Creator Steve Oedekerk is very good with stories, and in fact was the driving force behind another animated picture, “Jimmy Neutron: Boy Genius.” That movie was both entertaining and had a nice family tone to it. Although I did like the animation here (which is more impressive during the night scenes), maybe having party animals gets old too fast … and how many times can you see animals trying to mimic humans and be cutesy? Maybe the next animated animal feature will be about those in the barn who took a vow of silence.
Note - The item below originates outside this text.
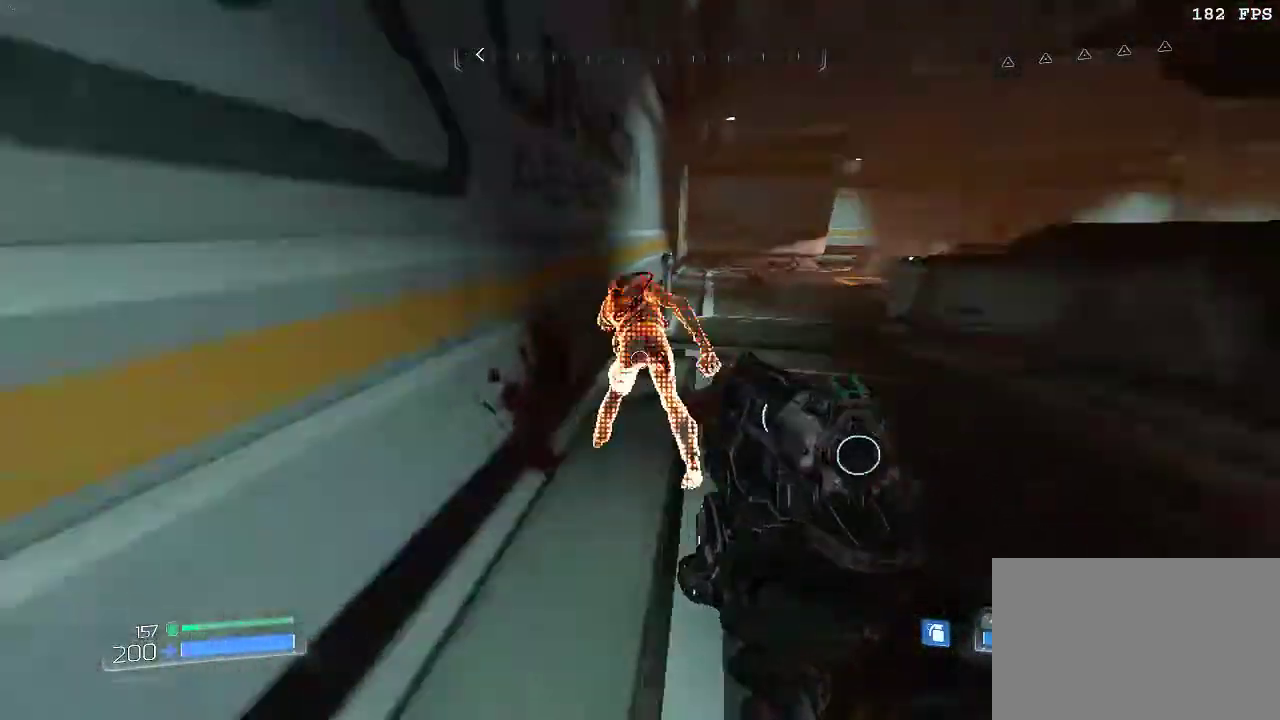
{"keys": ["a", "s"], "mouse": [], "events": [[50, "w", "up"], [501, "s", "down"]]}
They can use subtitles to show what each animal is thinking and leave it at that.

– Howie Nave is host/manager of The Improv comedy club inside Harveys and reviews films for seven radio stations throughout northern California and Nevada, including the Sirius Radio Network every Sunday evening. He hosts “Howie’s Morning Rush” on Tahoe’s KRLT radio and you can see his film reviews every Friday morning on KOLO ABC TV Channel 8.

Keepin’ it Reel

Now playing: “Barnyard: The Original Party Animals”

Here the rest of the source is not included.